>> Start PASSAGE GIVEN
A guide on CWRU's new open data and project management tool

Making a Project

With OSF, you can create any number of project pages to store your data, collaborate with peers, and distribute files. The OSF website has excellent guides on creating projects that can walk you through all the steps.

  • Create a new project. A project can be anything you want: a collection of files, a research paper, an e-lab notebook, a template for your peers, etc.
  • Add contributors and set permissions. Invite people to collaborate with you on the project, and control what parts of it and which files they can access.
  • Create a project from one of your own templates. If you like the structure of one of your projects or want to re-use one, you can make a new project using the template of one that already exists. This saves a lot of time and can ensure consistency in how you organize your research spaces.
  • Create a new project from a public template. Someone else have a nice, public project? Follow these steps to replicate their structure in your own workspace.
>> End PASSAGE GIVEN
>> Start ENTRIES PROVIDED
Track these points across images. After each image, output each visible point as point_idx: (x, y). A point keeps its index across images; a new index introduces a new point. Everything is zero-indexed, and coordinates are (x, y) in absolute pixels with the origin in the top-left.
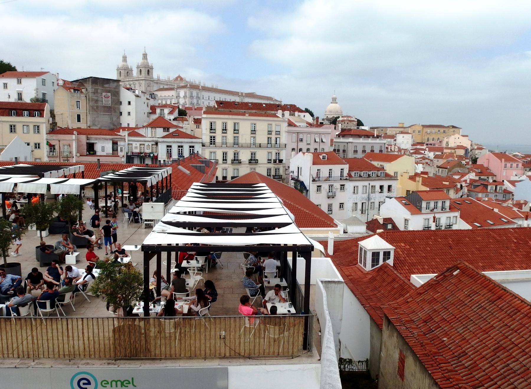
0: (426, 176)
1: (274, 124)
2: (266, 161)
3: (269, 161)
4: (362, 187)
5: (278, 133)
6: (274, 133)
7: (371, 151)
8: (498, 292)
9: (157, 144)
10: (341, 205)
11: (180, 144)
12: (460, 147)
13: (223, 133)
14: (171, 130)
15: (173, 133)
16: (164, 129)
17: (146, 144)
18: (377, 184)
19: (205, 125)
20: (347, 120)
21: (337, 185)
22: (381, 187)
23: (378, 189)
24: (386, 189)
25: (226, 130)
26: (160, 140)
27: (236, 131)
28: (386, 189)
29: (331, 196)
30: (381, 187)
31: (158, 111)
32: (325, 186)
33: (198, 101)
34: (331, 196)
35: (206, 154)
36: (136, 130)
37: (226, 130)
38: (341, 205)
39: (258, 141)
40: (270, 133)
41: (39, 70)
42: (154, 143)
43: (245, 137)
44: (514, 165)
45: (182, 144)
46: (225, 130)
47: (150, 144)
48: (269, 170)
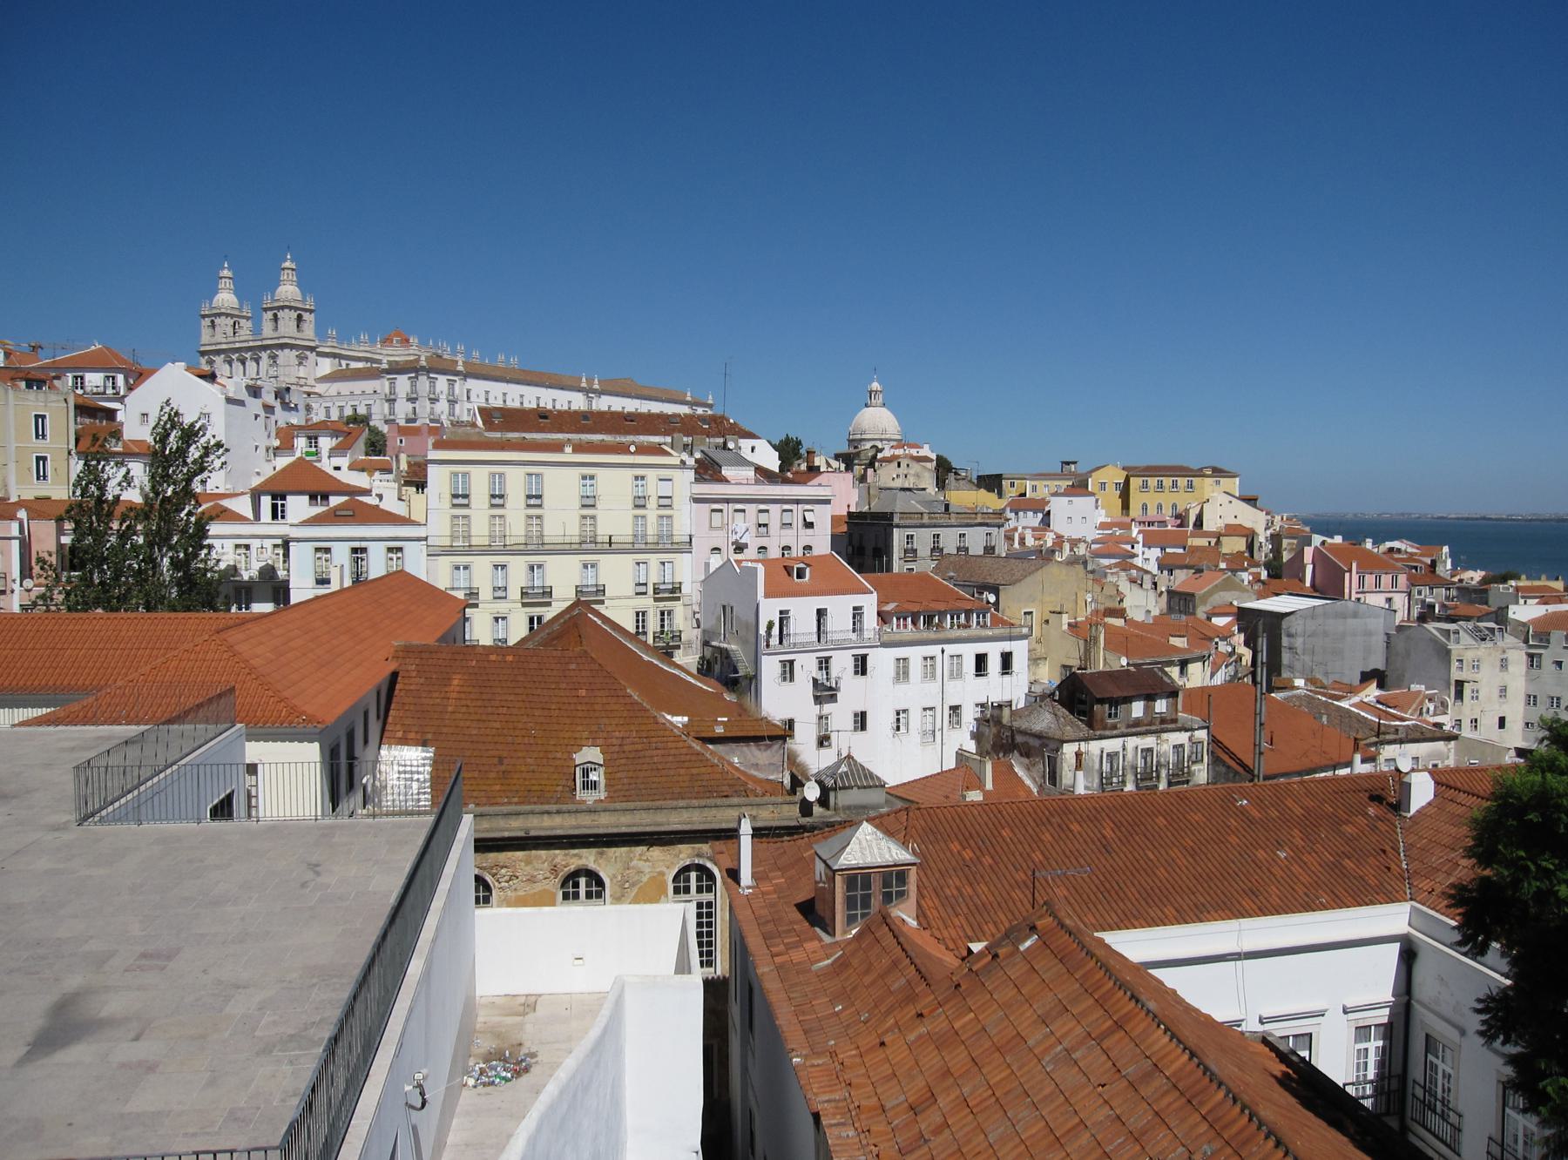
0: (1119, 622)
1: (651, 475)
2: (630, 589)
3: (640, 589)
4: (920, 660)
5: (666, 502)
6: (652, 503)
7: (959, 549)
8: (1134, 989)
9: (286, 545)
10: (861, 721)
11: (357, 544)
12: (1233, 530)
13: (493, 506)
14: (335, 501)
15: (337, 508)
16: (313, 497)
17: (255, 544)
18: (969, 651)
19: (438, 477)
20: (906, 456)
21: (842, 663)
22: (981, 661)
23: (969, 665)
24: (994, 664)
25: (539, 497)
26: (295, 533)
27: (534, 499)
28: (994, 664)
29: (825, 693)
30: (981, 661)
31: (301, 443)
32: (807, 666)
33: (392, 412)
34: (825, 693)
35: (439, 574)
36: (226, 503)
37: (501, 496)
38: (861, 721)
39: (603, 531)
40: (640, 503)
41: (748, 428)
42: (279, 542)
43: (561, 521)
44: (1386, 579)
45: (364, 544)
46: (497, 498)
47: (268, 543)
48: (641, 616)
>> End ENTRIES PROVIDED
>> Start ENTRIES PROVIDED
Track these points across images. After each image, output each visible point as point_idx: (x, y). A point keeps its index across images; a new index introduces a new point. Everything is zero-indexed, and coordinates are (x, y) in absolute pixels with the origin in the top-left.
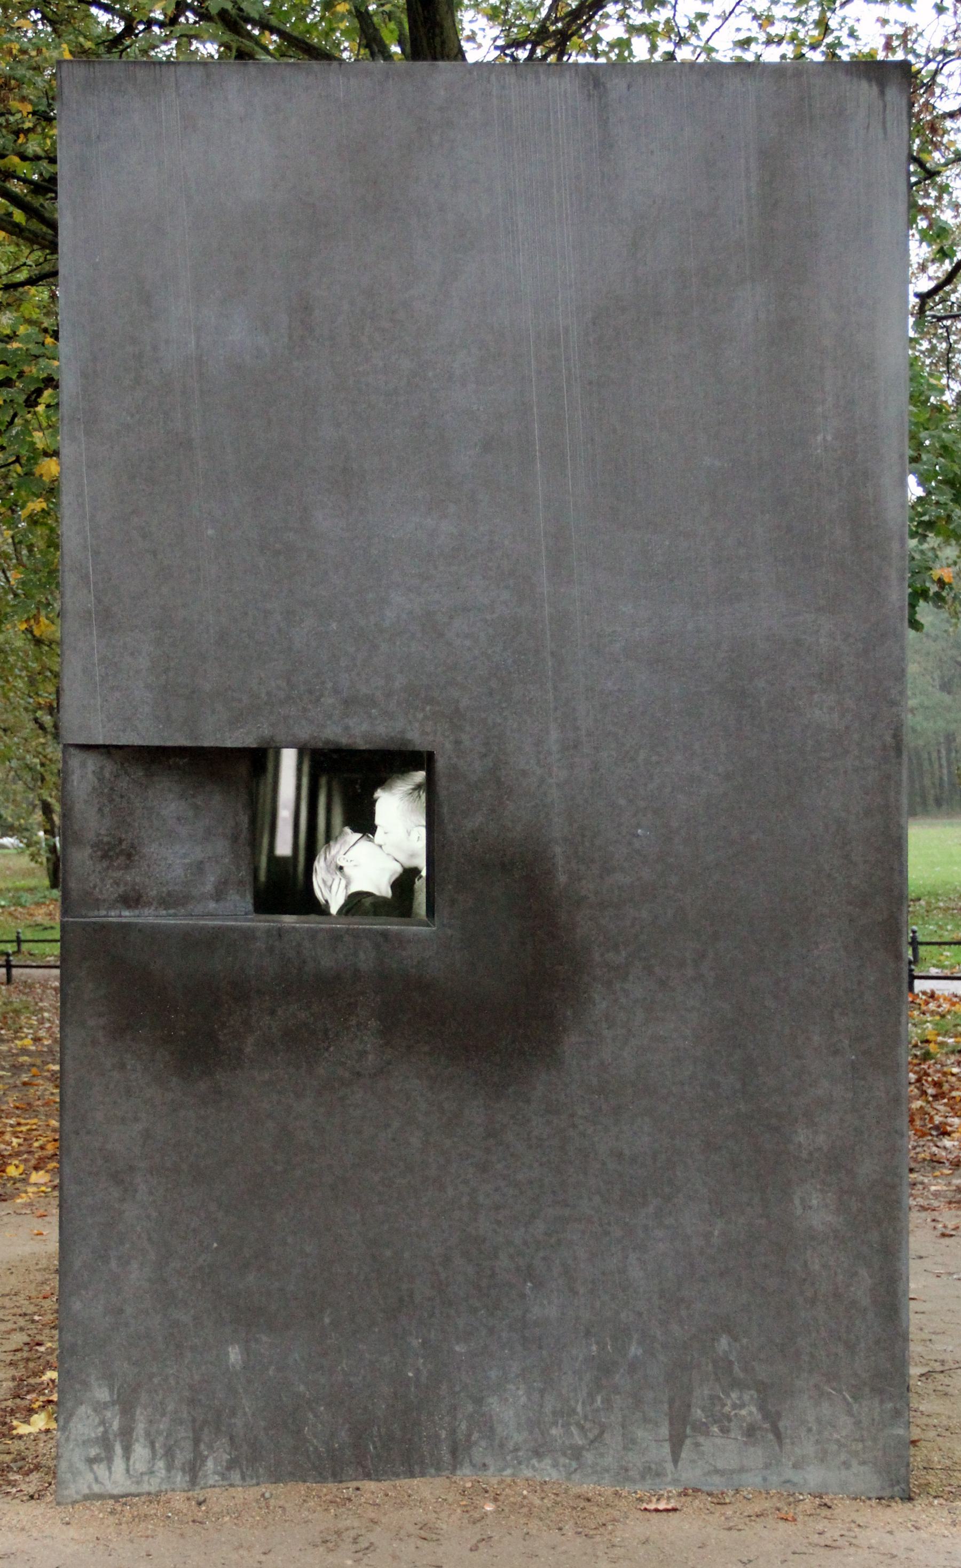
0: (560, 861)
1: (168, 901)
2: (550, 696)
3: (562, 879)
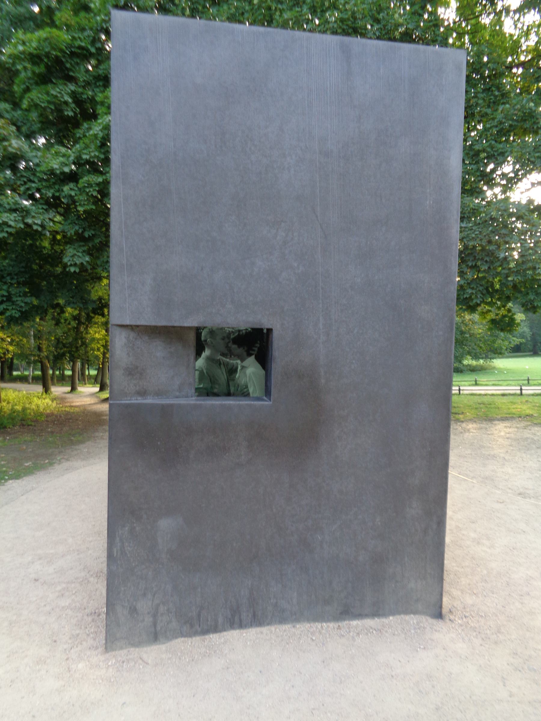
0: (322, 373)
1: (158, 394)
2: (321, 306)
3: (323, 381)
>> End ENTRIES PROVIDED
■ PROBLEMS TO SOLVE
**A)** Summarize the OSF project guide in two sentences.
**B)** Pick up the OSF project guide after its final sentence and continue writing it.
The entries are not required for either task.

■ WRITTEN RESPONSES
**A)** With OSF, users can create any number of project pages to store data, collaborate with peers, and distribute files, and a project can be anything from a collection of files to a research paper or an e-lab notebook. Users can add contributors and set their permissions, and they can create new projects from their own templates or from public templates to re-use an existing structure.

**B)**
Connecting to Services

The OSF can connect to other services like Google Drive, Box, Github, Mendeley, and many more. This allows you to open windows to those services within your OSF project and transfer files between them. If you have files and resources scattered across multiple such services, or collaborators who all use different storage and sharing solutions, the OSF lets you bring them all together and move seamlessly between them on one platform!

These instructions will help you connect your OSF project to various Storage Add-Ons.

This page gives information about connecting to Reference Management Add-Ons.

 

Please note: You can only connect one instance of each add-on to a single component of a project. If you want to connect multiple instances of Google Drive, Box, etc. to a single project, each instance will need to be connected to a different component of that project.